All this talk about Wishlist, I feel compelled to explain about the song in greater detail so that people will understand why I hate it so much.
When I first started to write songs about 10 years back, the whole idea was to be able to be ‘someone else’, you know? I mean, you hear a lot of these singer-songwriters saying things like these songs were written from a personal perspective et cetera. Well, for me it was a mixture of both, there are obviously some personal experiences, but mostly those songs were written as an escape — you just act out certain ‘roles’ that you don’t normally do in real life. It made me able to talk about things that I don’t ordinarily talk about .. like about mourning for someone (if you know me, you’d KNOW that I don’t mourn) or not being able to express your feelings (Coyok once said I am brutally honest, so this obviously doesn’t apply to me either).
Anyway, I started Wishlist with the chorus. At that time, although I have written a handful of songs, I was not ready to play them for anyone yet because I think my earlier (and simpler) work does not have the “commercial appeal” (I was wrong, a lot of people seemed to like Fool and Stupid Reasons just fine so I must have done something right somewhere). Wishlist was supposed to be THE experiment — I wanted to write a soppy, cheesy love song set against a soppy cheesy melody and see how it would be accepted.
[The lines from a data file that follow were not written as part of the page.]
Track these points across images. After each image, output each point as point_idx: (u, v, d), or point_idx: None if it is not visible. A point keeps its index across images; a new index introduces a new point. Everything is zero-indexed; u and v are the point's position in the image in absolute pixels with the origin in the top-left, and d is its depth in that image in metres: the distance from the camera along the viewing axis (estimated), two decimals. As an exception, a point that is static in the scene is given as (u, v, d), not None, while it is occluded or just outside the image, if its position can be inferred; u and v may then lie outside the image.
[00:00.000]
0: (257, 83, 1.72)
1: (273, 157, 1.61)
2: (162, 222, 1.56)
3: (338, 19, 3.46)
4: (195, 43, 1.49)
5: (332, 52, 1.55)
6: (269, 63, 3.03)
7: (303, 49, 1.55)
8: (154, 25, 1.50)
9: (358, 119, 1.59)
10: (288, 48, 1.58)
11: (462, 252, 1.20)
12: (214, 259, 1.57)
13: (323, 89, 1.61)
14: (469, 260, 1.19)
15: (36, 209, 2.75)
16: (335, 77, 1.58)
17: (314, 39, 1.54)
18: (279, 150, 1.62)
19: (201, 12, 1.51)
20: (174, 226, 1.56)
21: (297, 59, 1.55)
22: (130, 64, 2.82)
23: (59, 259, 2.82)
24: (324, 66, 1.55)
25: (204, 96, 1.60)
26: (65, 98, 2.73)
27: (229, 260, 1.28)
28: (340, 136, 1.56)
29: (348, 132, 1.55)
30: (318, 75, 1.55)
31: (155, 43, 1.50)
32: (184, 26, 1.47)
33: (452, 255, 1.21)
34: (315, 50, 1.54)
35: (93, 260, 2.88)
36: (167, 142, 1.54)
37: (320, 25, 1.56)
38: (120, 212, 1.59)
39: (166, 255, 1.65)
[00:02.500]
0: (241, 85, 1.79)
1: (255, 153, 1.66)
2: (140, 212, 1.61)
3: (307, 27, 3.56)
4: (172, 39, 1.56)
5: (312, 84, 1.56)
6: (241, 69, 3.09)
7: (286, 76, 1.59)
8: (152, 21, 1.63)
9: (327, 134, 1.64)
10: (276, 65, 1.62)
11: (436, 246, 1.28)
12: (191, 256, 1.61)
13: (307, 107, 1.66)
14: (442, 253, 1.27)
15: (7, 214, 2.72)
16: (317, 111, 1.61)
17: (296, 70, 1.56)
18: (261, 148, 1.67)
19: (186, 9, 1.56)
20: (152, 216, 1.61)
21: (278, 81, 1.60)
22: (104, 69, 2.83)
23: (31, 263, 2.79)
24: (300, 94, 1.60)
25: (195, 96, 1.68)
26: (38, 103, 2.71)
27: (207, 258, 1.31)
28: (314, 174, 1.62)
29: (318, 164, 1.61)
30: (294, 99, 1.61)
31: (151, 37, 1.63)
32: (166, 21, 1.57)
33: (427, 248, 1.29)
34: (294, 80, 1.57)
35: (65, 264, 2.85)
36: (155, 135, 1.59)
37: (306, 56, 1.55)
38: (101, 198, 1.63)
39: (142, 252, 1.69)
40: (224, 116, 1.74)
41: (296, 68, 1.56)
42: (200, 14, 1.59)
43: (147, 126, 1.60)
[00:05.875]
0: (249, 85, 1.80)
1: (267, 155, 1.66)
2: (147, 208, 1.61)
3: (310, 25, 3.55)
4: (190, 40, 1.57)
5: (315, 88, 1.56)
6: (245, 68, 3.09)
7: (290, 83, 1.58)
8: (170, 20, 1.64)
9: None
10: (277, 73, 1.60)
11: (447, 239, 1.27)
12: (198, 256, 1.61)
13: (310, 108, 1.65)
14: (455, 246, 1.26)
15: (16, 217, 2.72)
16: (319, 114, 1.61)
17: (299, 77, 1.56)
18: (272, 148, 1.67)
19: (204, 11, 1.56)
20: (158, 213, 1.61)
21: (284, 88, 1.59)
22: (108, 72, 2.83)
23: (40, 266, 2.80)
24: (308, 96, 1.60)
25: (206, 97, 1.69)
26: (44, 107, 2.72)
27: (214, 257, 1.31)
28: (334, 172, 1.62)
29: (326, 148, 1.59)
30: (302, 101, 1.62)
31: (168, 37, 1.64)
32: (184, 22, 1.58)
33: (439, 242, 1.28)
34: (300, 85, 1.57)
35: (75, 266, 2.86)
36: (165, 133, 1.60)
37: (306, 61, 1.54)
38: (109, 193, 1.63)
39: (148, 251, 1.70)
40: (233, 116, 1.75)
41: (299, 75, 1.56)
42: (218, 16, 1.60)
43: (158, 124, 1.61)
Around the same time I was acquainted with the indie group the Pilgrims (they may not remember me now, I was very obscure). They were arguing over their latest album. Kombat (lead) was saying that he hated the new release because it was too radio-friendly and Bob (vocals) said well that was what the recording company wanted et cetera et cetera.
It got me to think. Obviously you would like to have freedom over your art. But is that enough? What if other people don’t “get” you?
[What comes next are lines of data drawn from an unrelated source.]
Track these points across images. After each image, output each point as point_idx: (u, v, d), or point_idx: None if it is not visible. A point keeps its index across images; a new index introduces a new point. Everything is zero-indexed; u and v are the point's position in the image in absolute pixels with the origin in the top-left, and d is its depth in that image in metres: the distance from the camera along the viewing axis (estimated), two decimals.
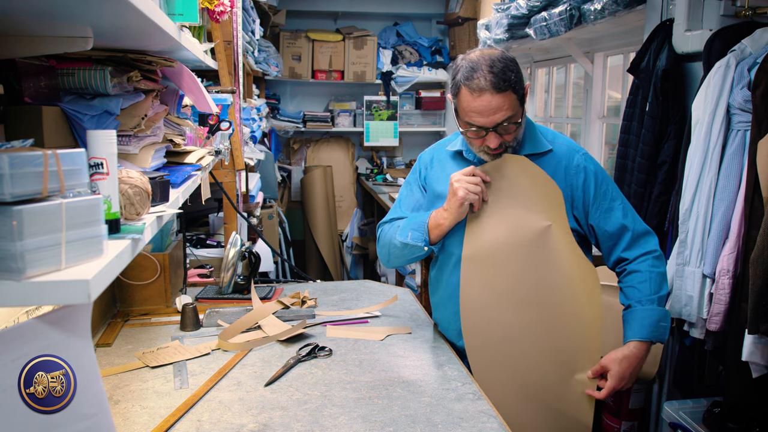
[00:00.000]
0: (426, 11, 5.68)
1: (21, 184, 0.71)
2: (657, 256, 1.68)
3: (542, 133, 1.70)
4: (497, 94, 1.51)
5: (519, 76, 1.55)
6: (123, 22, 1.02)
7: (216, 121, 1.92)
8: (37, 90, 1.10)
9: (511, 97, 1.53)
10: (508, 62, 1.53)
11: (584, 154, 1.70)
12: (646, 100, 2.28)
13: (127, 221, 1.02)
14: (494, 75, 1.50)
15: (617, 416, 2.57)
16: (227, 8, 1.93)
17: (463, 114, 1.58)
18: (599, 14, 2.69)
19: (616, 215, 1.67)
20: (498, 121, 1.54)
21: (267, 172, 4.19)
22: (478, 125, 1.55)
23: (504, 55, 1.55)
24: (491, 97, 1.51)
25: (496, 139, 1.57)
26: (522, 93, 1.57)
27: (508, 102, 1.52)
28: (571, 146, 1.70)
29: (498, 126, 1.54)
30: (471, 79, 1.52)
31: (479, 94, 1.51)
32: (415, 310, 2.08)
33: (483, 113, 1.53)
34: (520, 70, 1.57)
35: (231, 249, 2.11)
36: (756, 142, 1.72)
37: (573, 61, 3.85)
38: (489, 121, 1.54)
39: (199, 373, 1.58)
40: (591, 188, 1.66)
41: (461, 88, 1.54)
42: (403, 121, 5.84)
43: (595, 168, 1.69)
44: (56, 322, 0.86)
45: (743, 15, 2.00)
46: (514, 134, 1.60)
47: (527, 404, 1.65)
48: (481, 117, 1.54)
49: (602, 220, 1.67)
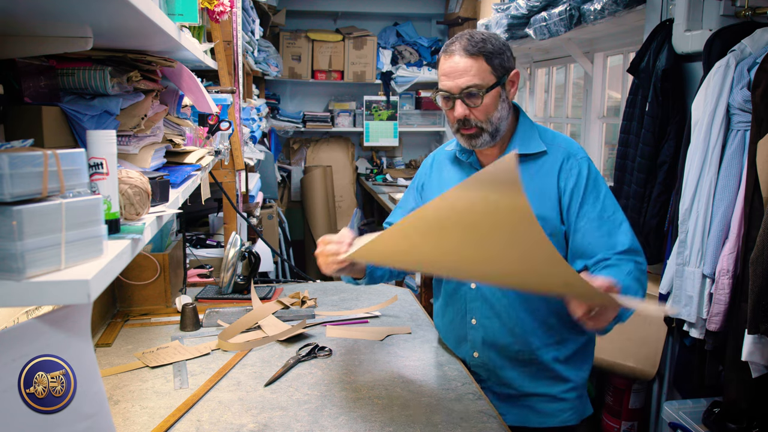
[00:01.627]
0: (426, 11, 5.68)
1: (21, 184, 0.71)
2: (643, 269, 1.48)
3: (542, 134, 1.60)
4: (465, 56, 1.46)
5: (500, 53, 1.48)
6: (123, 22, 1.02)
7: (216, 121, 1.92)
8: (37, 90, 1.10)
9: (482, 65, 1.46)
10: (493, 38, 1.49)
11: (582, 158, 1.56)
12: (646, 100, 2.28)
13: (127, 221, 1.02)
14: (469, 41, 1.47)
15: (617, 416, 2.57)
16: (227, 8, 1.93)
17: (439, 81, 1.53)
18: (599, 14, 2.69)
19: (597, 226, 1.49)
20: (462, 86, 1.46)
21: (267, 172, 4.19)
22: (444, 89, 1.49)
23: (493, 34, 1.51)
24: (459, 59, 1.46)
25: (460, 107, 1.49)
26: (501, 70, 1.49)
27: (477, 67, 1.46)
28: (569, 149, 1.57)
29: (462, 92, 1.47)
30: (447, 46, 1.50)
31: (449, 55, 1.48)
32: (415, 310, 2.08)
33: (449, 75, 1.48)
34: (509, 53, 1.51)
35: (231, 249, 2.11)
36: (756, 142, 1.72)
37: (573, 61, 3.85)
38: (454, 85, 1.47)
39: (199, 373, 1.58)
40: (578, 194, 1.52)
41: (441, 55, 1.52)
42: (403, 121, 5.84)
43: (590, 173, 1.54)
44: (56, 322, 0.87)
45: (743, 15, 2.00)
46: (485, 112, 1.49)
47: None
48: (448, 80, 1.48)
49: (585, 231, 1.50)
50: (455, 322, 1.68)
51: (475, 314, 1.61)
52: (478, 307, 1.61)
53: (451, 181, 1.63)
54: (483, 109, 1.49)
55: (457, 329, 1.68)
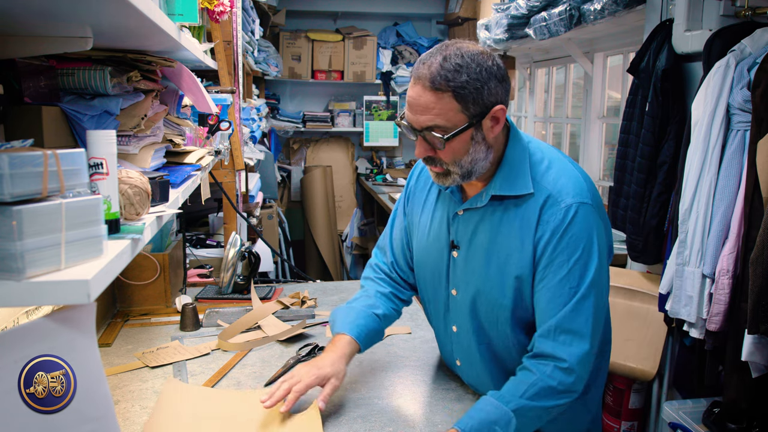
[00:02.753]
0: (426, 11, 5.68)
1: (21, 184, 0.71)
2: (564, 369, 1.24)
3: (533, 167, 1.30)
4: (429, 90, 1.19)
5: (478, 87, 1.19)
6: (123, 22, 1.02)
7: (216, 121, 1.92)
8: (37, 90, 1.10)
9: (449, 103, 1.19)
10: (472, 65, 1.19)
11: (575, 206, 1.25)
12: (645, 100, 2.28)
13: (127, 221, 1.02)
14: (440, 68, 1.18)
15: (617, 416, 2.57)
16: (227, 8, 1.93)
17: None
18: (599, 14, 2.69)
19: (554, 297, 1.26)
20: (423, 124, 1.22)
21: (267, 172, 4.19)
22: (407, 119, 1.25)
23: (477, 57, 1.20)
24: (422, 92, 1.20)
25: (420, 146, 1.26)
26: (476, 108, 1.21)
27: (441, 107, 1.19)
28: (553, 190, 1.27)
29: (423, 130, 1.23)
30: (419, 63, 1.22)
31: (414, 82, 1.22)
32: (415, 310, 2.08)
33: (411, 107, 1.23)
34: (493, 83, 1.21)
35: (231, 249, 2.11)
36: (756, 142, 1.72)
37: (573, 61, 3.85)
38: (415, 120, 1.23)
39: (198, 373, 1.58)
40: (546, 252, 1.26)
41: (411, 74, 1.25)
42: None
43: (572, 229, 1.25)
44: (60, 323, 0.86)
45: (743, 15, 2.00)
46: (452, 155, 1.24)
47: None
48: (409, 111, 1.24)
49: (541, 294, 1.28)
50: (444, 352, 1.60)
51: (458, 356, 1.50)
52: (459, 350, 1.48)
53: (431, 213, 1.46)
54: (448, 152, 1.24)
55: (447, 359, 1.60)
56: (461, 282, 1.39)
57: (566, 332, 1.26)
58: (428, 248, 1.46)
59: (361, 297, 1.54)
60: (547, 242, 1.26)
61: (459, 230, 1.38)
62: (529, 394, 1.24)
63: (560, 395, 1.26)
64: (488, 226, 1.33)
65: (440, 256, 1.43)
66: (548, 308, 1.27)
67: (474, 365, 1.45)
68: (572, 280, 1.25)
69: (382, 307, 1.51)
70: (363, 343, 1.45)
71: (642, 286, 2.42)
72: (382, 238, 1.64)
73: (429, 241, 1.45)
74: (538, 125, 4.51)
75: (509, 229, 1.30)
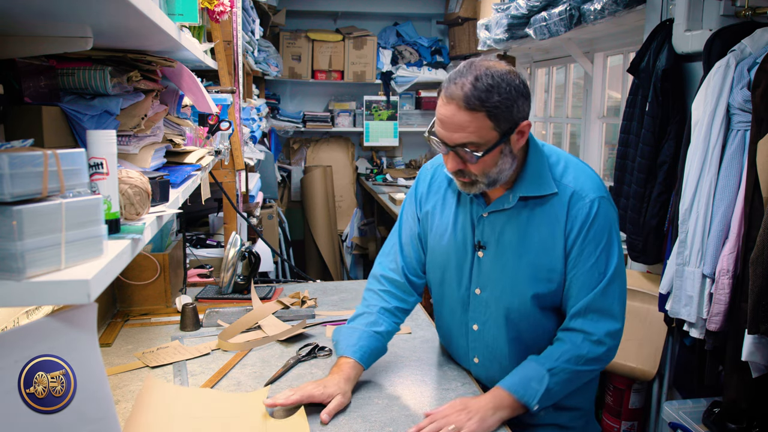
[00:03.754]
0: (426, 11, 5.68)
1: (21, 184, 0.71)
2: (595, 340, 1.40)
3: (552, 168, 1.43)
4: (464, 110, 1.27)
5: (508, 105, 1.28)
6: (123, 22, 1.02)
7: (216, 121, 1.92)
8: (37, 90, 1.10)
9: (483, 122, 1.28)
10: (503, 85, 1.27)
11: (597, 200, 1.39)
12: (646, 100, 2.28)
13: (127, 221, 1.02)
14: (473, 88, 1.26)
15: (617, 416, 2.57)
16: (227, 8, 1.93)
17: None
18: (599, 14, 2.69)
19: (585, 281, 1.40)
20: (457, 141, 1.30)
21: (267, 172, 4.19)
22: (439, 137, 1.34)
23: (506, 76, 1.29)
24: (456, 111, 1.28)
25: (452, 161, 1.35)
26: (507, 124, 1.30)
27: (475, 125, 1.28)
28: (576, 186, 1.41)
29: (456, 146, 1.32)
30: (450, 83, 1.30)
31: (447, 102, 1.29)
32: (415, 310, 2.08)
33: (444, 125, 1.31)
34: (521, 101, 1.31)
35: (231, 249, 2.11)
36: (756, 142, 1.72)
37: (573, 61, 3.85)
38: (448, 137, 1.31)
39: (199, 373, 1.58)
40: (577, 242, 1.39)
41: (441, 89, 1.34)
42: (403, 121, 5.84)
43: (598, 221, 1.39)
44: (61, 323, 0.86)
45: (743, 15, 2.00)
46: (482, 169, 1.34)
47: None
48: (442, 128, 1.32)
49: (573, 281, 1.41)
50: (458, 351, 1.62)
51: (477, 354, 1.56)
52: (480, 347, 1.54)
53: (453, 216, 1.52)
54: (480, 165, 1.34)
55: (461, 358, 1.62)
56: (488, 280, 1.47)
57: (595, 311, 1.40)
58: (448, 250, 1.52)
59: (363, 314, 1.57)
60: (577, 235, 1.39)
61: (485, 231, 1.46)
62: (563, 358, 1.40)
63: (590, 362, 1.41)
64: (516, 226, 1.43)
65: (463, 257, 1.50)
66: (579, 293, 1.41)
67: (498, 360, 1.52)
68: (600, 266, 1.40)
69: (384, 324, 1.55)
70: (366, 363, 1.50)
71: (642, 286, 2.42)
72: (388, 246, 1.66)
73: (450, 243, 1.52)
74: (538, 125, 4.51)
75: (538, 226, 1.41)
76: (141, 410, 1.33)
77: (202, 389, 1.48)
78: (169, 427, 1.30)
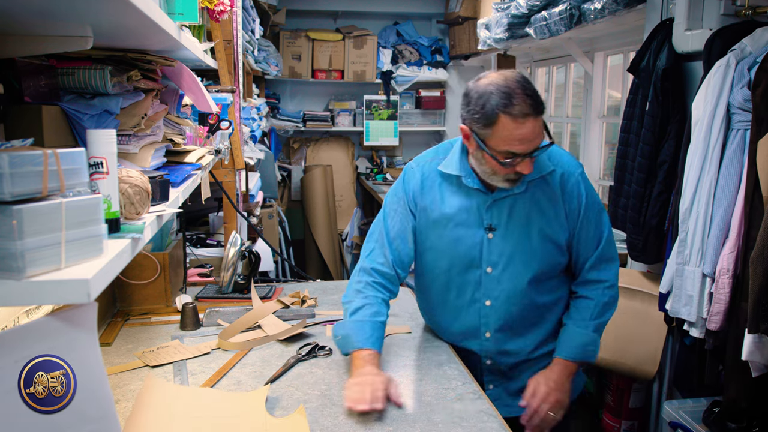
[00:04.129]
0: (426, 10, 5.68)
1: (21, 183, 0.71)
2: (609, 286, 1.66)
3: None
4: (538, 117, 1.42)
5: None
6: (123, 22, 1.02)
7: (216, 121, 1.92)
8: (37, 89, 1.10)
9: (541, 120, 1.45)
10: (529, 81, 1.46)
11: (580, 174, 1.62)
12: (646, 100, 2.28)
13: (127, 220, 1.02)
14: (532, 98, 1.41)
15: (617, 416, 2.57)
16: (227, 7, 1.93)
17: (499, 143, 1.44)
18: (599, 13, 2.69)
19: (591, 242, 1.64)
20: (537, 146, 1.45)
21: (267, 172, 4.19)
22: (517, 152, 1.44)
23: (521, 74, 1.47)
24: (534, 122, 1.41)
25: (532, 164, 1.48)
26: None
27: (541, 125, 1.45)
28: (568, 166, 1.61)
29: (535, 151, 1.46)
30: (511, 106, 1.40)
31: (524, 119, 1.40)
32: (415, 309, 2.07)
33: (526, 140, 1.42)
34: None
35: (231, 248, 2.11)
36: (756, 142, 1.72)
37: (573, 61, 3.85)
38: (530, 146, 1.44)
39: (199, 373, 1.58)
40: (580, 214, 1.61)
41: (499, 116, 1.41)
42: (403, 121, 5.84)
43: (587, 192, 1.61)
44: (62, 322, 0.86)
45: (743, 14, 2.00)
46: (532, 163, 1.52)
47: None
48: (523, 144, 1.43)
49: (580, 244, 1.64)
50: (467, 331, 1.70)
51: (488, 328, 1.67)
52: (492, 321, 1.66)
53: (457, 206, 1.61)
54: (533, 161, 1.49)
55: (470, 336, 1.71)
56: (499, 258, 1.61)
57: (605, 260, 1.66)
58: (456, 237, 1.62)
59: (365, 306, 1.62)
60: (577, 208, 1.60)
61: (494, 214, 1.60)
62: (595, 314, 1.64)
63: (612, 306, 1.68)
64: (522, 206, 1.59)
65: (473, 241, 1.61)
66: (587, 250, 1.64)
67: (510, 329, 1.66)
68: (599, 225, 1.64)
69: (383, 314, 1.64)
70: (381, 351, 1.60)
71: (642, 286, 2.42)
72: (375, 241, 1.70)
73: (457, 230, 1.62)
74: None
75: (541, 205, 1.59)
76: (141, 410, 1.33)
77: (202, 389, 1.48)
78: (169, 427, 1.30)
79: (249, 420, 1.32)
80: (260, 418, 1.32)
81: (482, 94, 1.44)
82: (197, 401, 1.41)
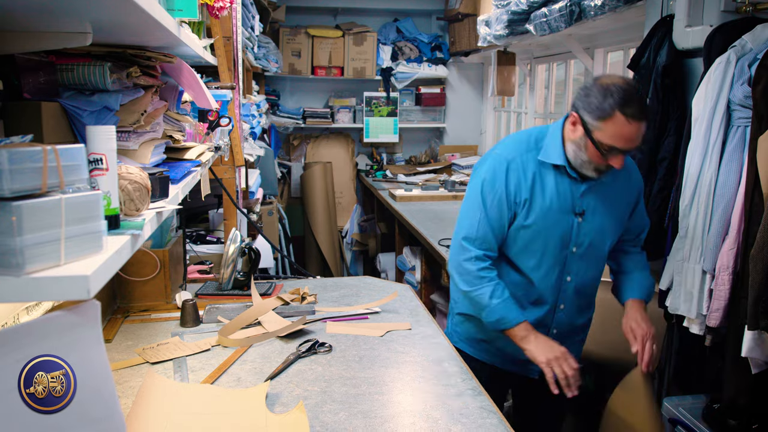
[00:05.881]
0: (426, 7, 5.66)
1: (20, 179, 0.71)
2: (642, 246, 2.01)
3: None
4: (644, 123, 1.63)
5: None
6: (122, 18, 1.02)
7: (215, 117, 1.91)
8: (36, 86, 1.09)
9: None
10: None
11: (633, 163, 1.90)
12: (646, 96, 2.28)
13: (127, 217, 1.02)
14: (641, 104, 1.62)
15: None
16: (227, 4, 1.93)
17: (607, 137, 1.63)
18: (599, 10, 2.69)
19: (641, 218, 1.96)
20: (636, 146, 1.66)
21: (267, 169, 4.19)
22: (620, 148, 1.64)
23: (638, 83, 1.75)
24: (640, 126, 1.61)
25: (623, 160, 1.68)
26: None
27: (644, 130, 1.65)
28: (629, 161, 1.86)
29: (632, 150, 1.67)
30: (629, 107, 1.59)
31: (637, 121, 1.60)
32: (415, 306, 2.08)
33: (630, 139, 1.62)
34: None
35: (231, 245, 2.11)
36: (756, 138, 1.72)
37: (573, 57, 3.84)
38: (632, 145, 1.64)
39: (199, 369, 1.58)
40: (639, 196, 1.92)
41: (616, 113, 1.60)
42: (403, 117, 5.83)
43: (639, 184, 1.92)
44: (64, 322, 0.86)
45: (744, 11, 1.99)
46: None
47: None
48: (628, 143, 1.63)
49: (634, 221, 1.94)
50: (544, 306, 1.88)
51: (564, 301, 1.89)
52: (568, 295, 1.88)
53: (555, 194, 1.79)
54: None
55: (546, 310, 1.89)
56: (585, 239, 1.83)
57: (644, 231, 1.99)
58: (554, 221, 1.80)
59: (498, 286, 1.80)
60: (639, 194, 1.92)
61: (584, 201, 1.81)
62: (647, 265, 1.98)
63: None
64: (604, 193, 1.83)
65: (566, 224, 1.81)
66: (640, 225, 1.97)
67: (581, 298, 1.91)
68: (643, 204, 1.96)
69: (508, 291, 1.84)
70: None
71: None
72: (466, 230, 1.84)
73: (555, 215, 1.80)
74: (538, 121, 4.51)
75: (617, 192, 1.85)
76: (141, 406, 1.34)
77: (202, 385, 1.48)
78: (169, 423, 1.30)
79: (249, 416, 1.33)
80: (260, 415, 1.32)
81: (604, 89, 1.61)
82: (197, 398, 1.41)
So, Wishlist was to be my radio-friendly ditty, my “commercial” release. I tabbed out the chorus and thought, oh my God, I would not be caught dead humming this song in real life. But, that’s the whole idea, wasn’t it? You can’t always write something that you like, most of the time you have to write something that other people would like too. Otherwise, you’re just another sorry ass who thinks you have something interesting to say but no one bothers to listen.
Anyway, after writing the first verse and the chorus (excruciatingly), I stopped for a few months. I didn’t know how to proceed — this was a new area for me to explore and I didn’t feel any empathy towards the song so I didn’t feel any great need to finish it. The whole song took me some 4 years to complete (1994-1998). I finally finished the lyrics while waiting for a taxi in front of my Vista Angkasa apartment (at that time I have started to freelance as a scriptwriter with this production house called Cyberbang and I had a lot of time in my hands).
The first person I played it to in full was to Vee. She said, wow, that was really good. I told her, but I haven’t named the song because I didn’t know what to name it but I was thinking .. mmm.. maybe Wishlist? Actually I kinda knew that was going to be the eventual title, but a few days later Pearl Jam came out with a single with the same name! Talk about timing.
Later that same month, there was a gathering of about 100 people or so at Templer’s Park and I decided to debut Wishlist. Wah, it caught on like wildfire. I knew it would. It was designed that way. But I hated the fact that the formula works. The song is predictable, the lyrics uninspiring … yet everyone I know started to identify me with Wishlist. These days I can’t even go out to a party without someone inadvertently asking for that song.
It got me to think again. There are so many things that I consider as trivia in this life, and Wishlist is one of them. But, to many people, it was their inner thoughts, something that they have experienced. They identify with the sentiment — the notion of not being able to say something out loud and keeping it inside.
So if you ask me why I hate Wishlist, it’s because I don’t “get” it. It’s not me. I am just the vehicle for the song, but it’s not who I am or what I represent. Obviously it holds sentimental reasons, I mean you can’t really hate something that you’ve created despite how uninspired you were about the whole matter.
But, I am glad it received the respose that it did. And I suppose it’s time I grow up and just accept it as it is.
Do wait for the “release” of my digital mini demo in the next few months or so. And yes, Wishlist will be on it. I owe it to the song to give it the recognition it deserves.